Thomas James Barnhart insisted he'd received a Purple Heart as he entered a guilty plea to violating the Stolen Valor Act. According to a report in The Roanoke [Virginia] Times, the 58-year-old Barnhart insisted in U.S. District Court in Roanoke, “I was given a Purple Heart with no paperwork in Vietnam, so it was as if I had made up the award myself."
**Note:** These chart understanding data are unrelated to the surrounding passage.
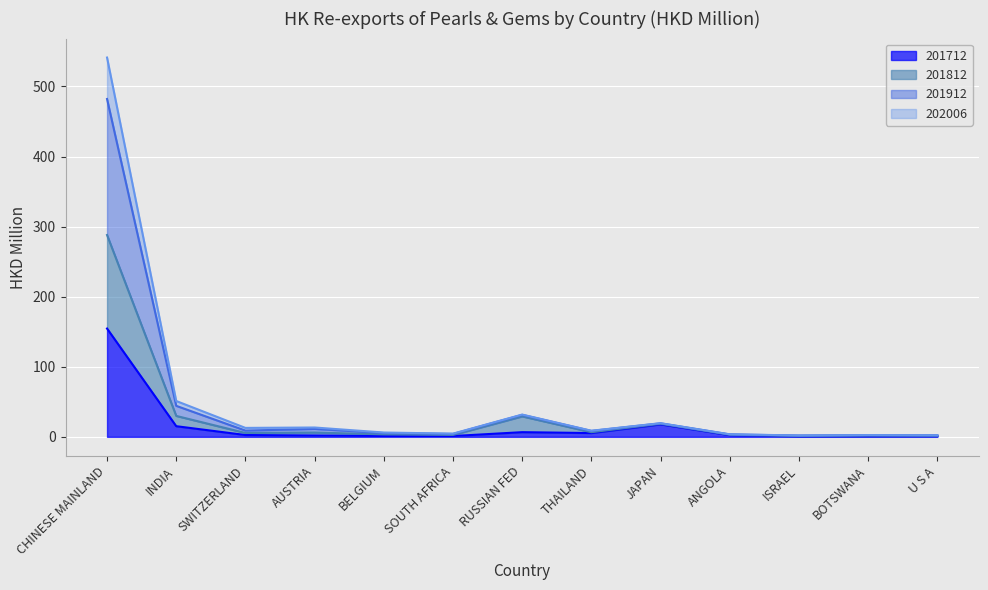

True or false: 201812 and 201912 intersect in this chart.

False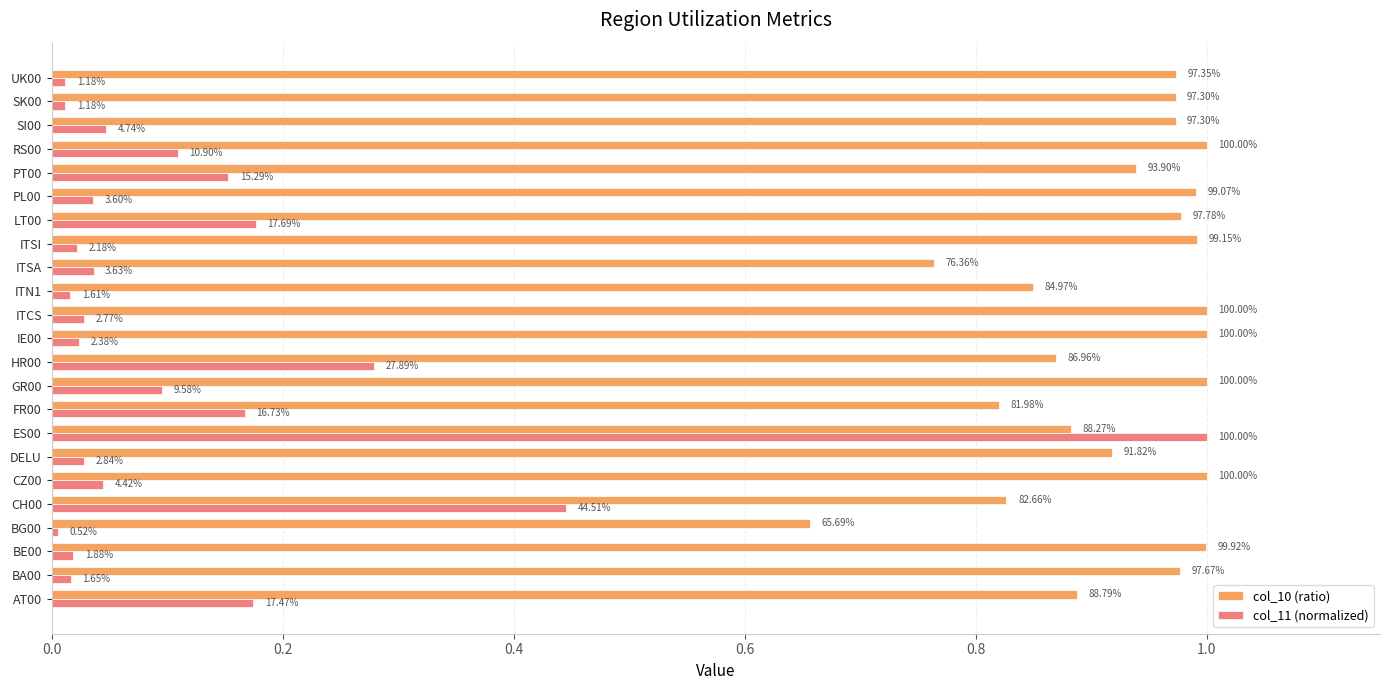

What are all the series names shown in the legend?

col_10 (ratio), col_11 (normalized)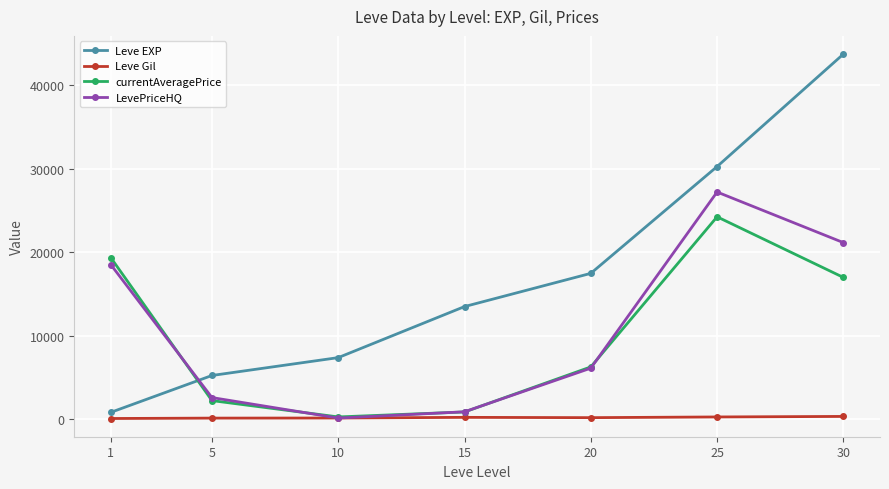

Which series has the largest total across all categories?

Leve EXP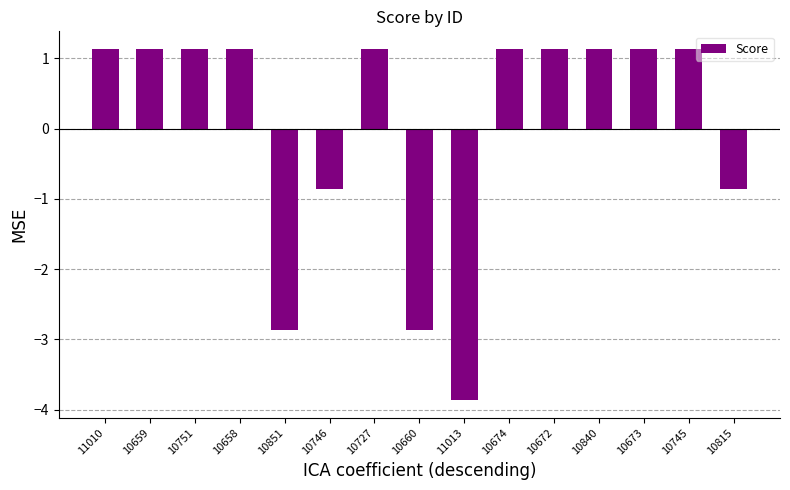

The chart shows a value of -0.9 at 10746. True or false?

True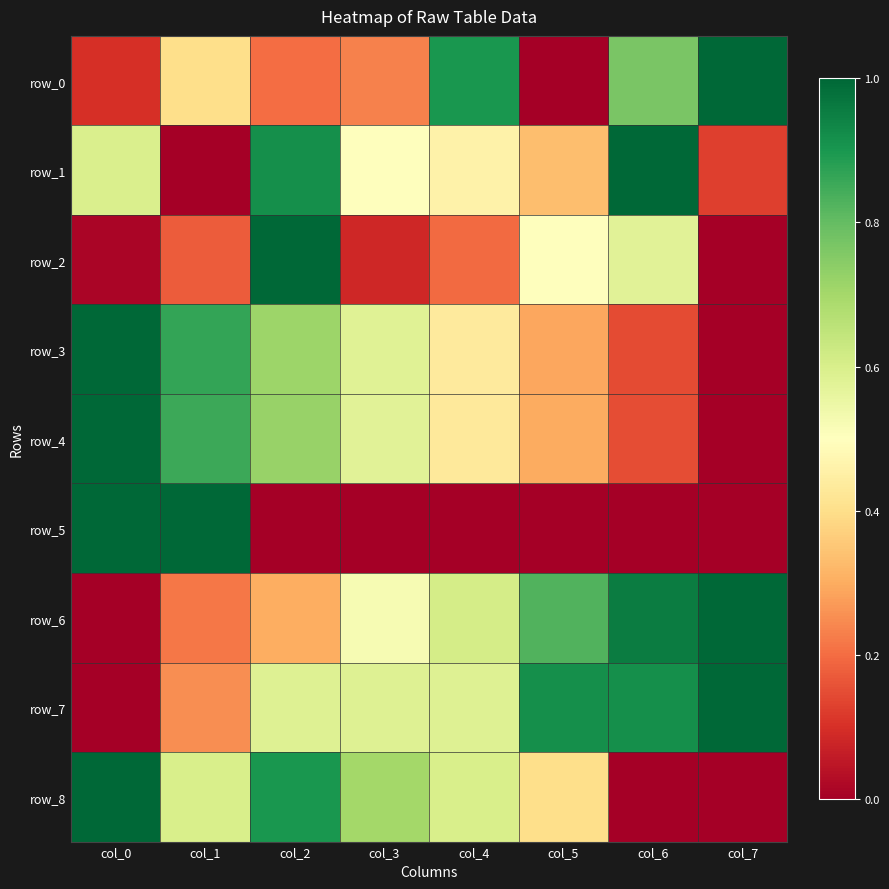

Reading left to right, what are all the values shown in this chart?

row_0: col_0=0.1	col_1=0.4	col_2=0.2	col_3=0.2	col_4=0.9	col_5=0.0	col_6=0.8	col_7=1.0
row_1: col_0=0.6	col_1=0.0	col_2=0.9	col_3=0.5	col_4=0.5	col_5=0.3	col_6=1.0	col_7=0.1
row_2: col_0=0.0	col_1=0.2	col_2=1.0	col_3=0.1	col_4=0.2	col_5=0.5	col_6=0.6	col_7=0.0
row_3: col_0=1.0	col_1=0.9	col_2=0.7	col_3=0.6	col_4=0.4	col_5=0.3	col_6=0.1	col_7=0.0
row_4: col_0=1.0	col_1=0.9	col_2=0.7	col_3=0.6	col_4=0.4	col_5=0.3	col_6=0.1	col_7=0.0
row_5: col_0=1.0	col_1=1.0	col_2=0.0	col_3=0.0	col_4=0.0	col_5=0.0	col_6=0.0	col_7=0.0
row_6: col_0=0.0	col_1=0.2	col_2=0.3	col_3=0.5	col_4=0.6	col_5=0.8	col_6=1.0	col_7=1.0
row_7: col_0=0.0	col_1=0.2	col_2=0.6	col_3=0.6	col_4=0.6	col_5=0.9	col_6=0.9	col_7=1.0
row_8: col_0=1.0	col_1=0.6	col_2=0.9	col_3=0.7	col_4=0.6	col_5=0.4	col_6=0.0	col_7=0.0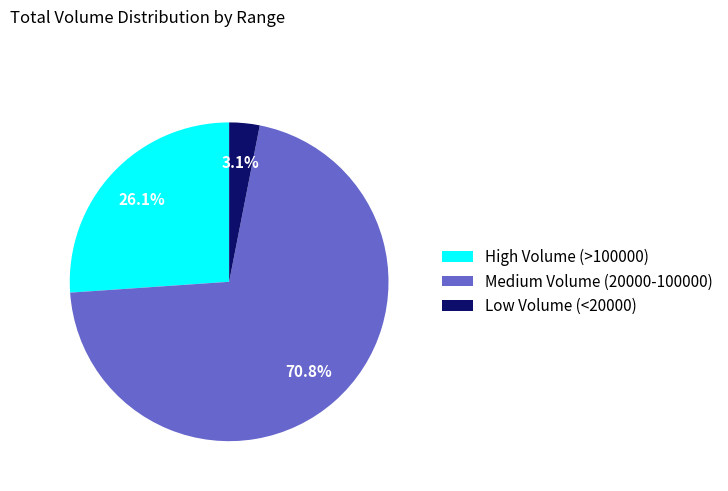

To the nearest percent, what is the difference between the largest and smallest slice percentages?

68%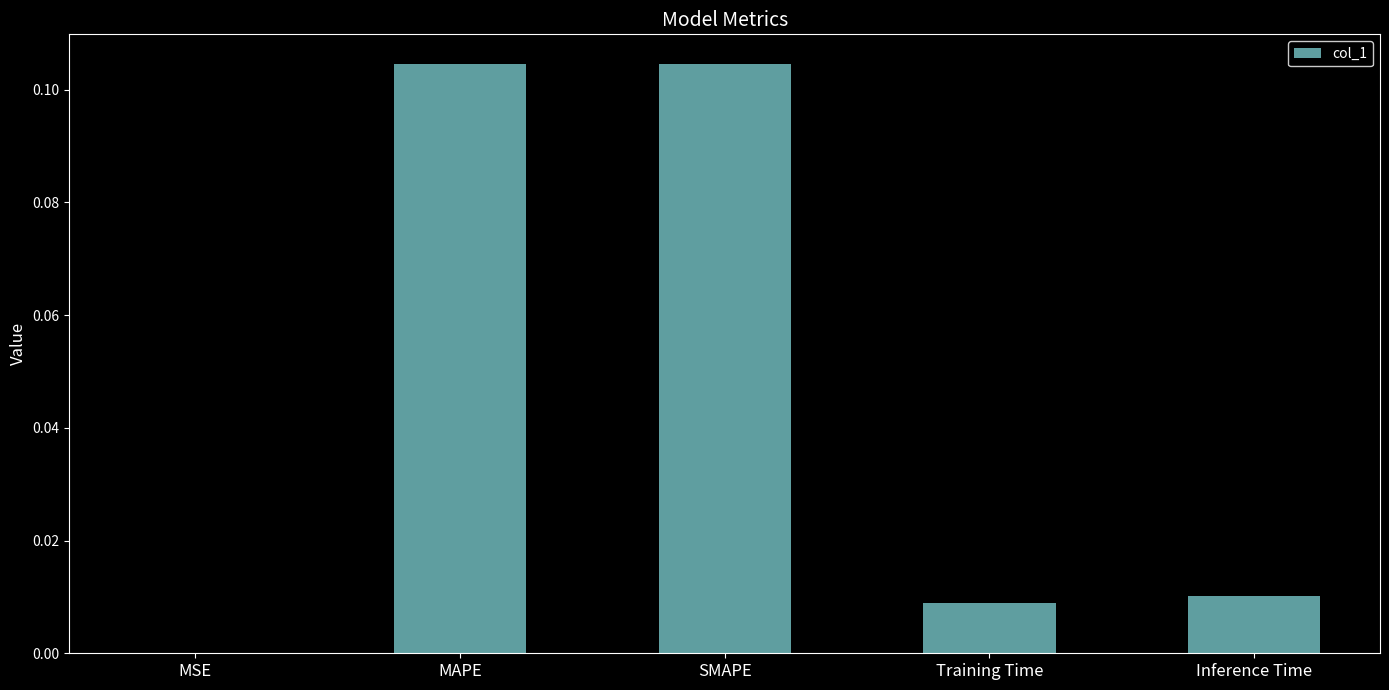

Between Inference Time and SMAPE, which is larger?

SMAPE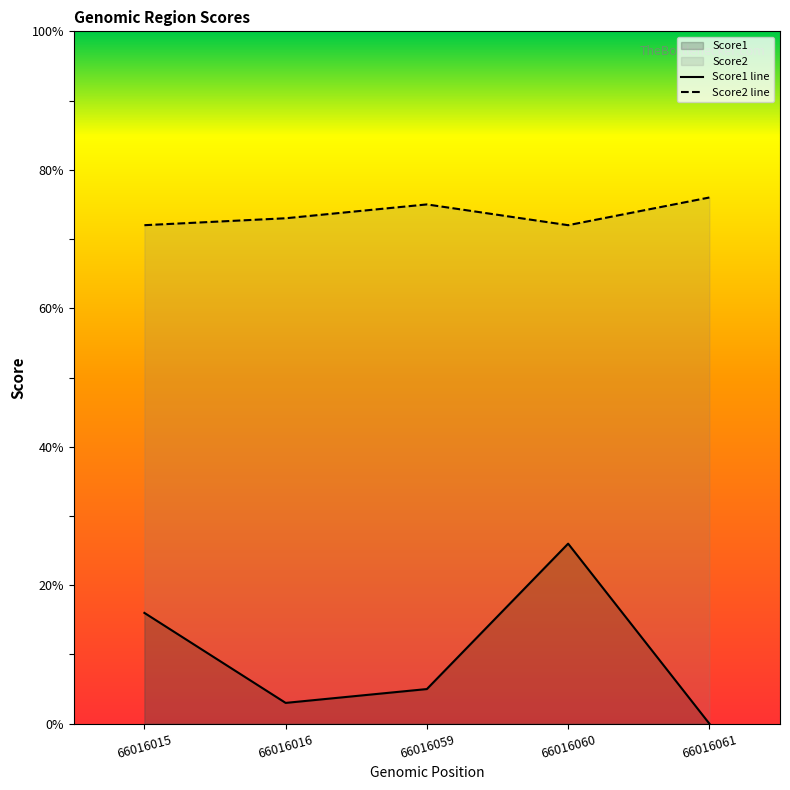

How many interior local peaks does the Score2 series have?

1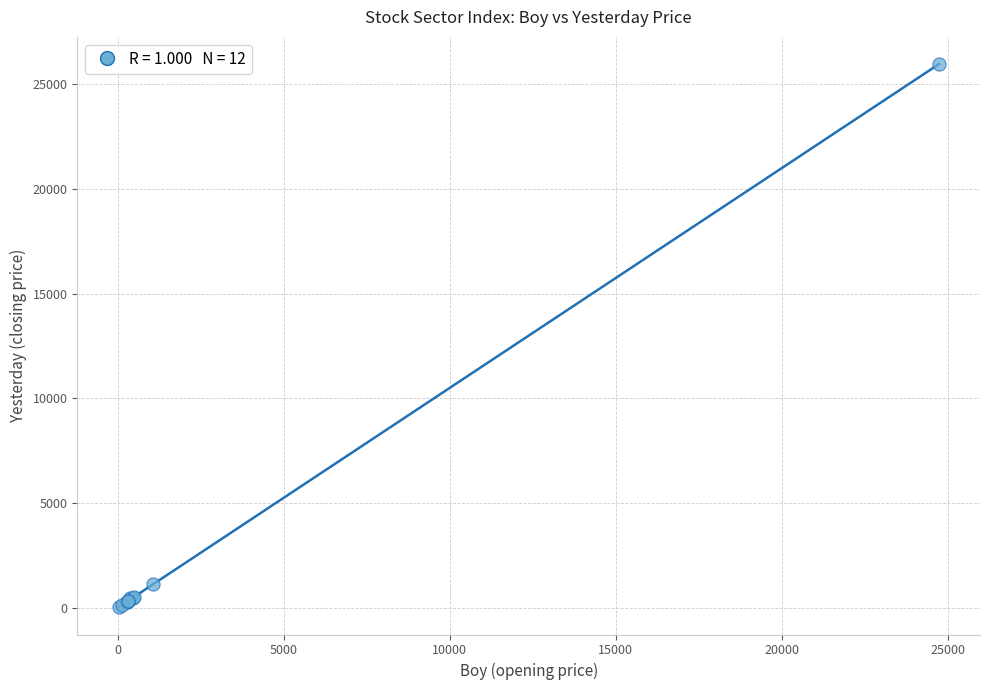

What Y value in the scatter plot is closest to 12995?

1136.4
According to Assistant U.S. Attorney Jake Jacobsen, Barnhart, who lives in the Norfolk area, didn't stop with one Purple Heart. In paperwork filed when he transferred from the Navy to the Coast Guard, then in applications for disability benefits, Barnhart claimed an impressive list or awards and affiliations, including having served as a Navy SEAL, earning five Purple Hearts as well as Bronze and Silver Stars.
The Times quoted Jacobsen, who said Barnhart also improperly sought benefits. In 1991 and 2005, Barnhart told Veterans Affairs interviewers tales of combat missions and a pilot dying in his arms. He said he'd been nominated for the Medal of Honor, the highest award for valor.
Records show that Barnhart did serve in the Navy from 1969 to 1979 and the Coast Guard until 1990. However, he earned only one medal for offshore duty during the Vietnam War. There was no record of combat or combat awards.
Barnhart pleaded guilty to violating federal Stolen Valor legislation by falsely claiming to have been awarded medals. He also pleaded guilty to a felony embezzlement charge tied to $13,923 in disability payments for supposed post-traumatic stress disorder. In a short statement, Barnhart said he'd given the wrong reasons for why he suffered from PTSD, but seemed to defend the diagnosis itself. Judge James Turk accepted Barnhart's guilty pleas and noted that his plea agreement said he would repay the disability payments along with whatever fines and prison term might be imposed. He scheduled sentencing for April 8.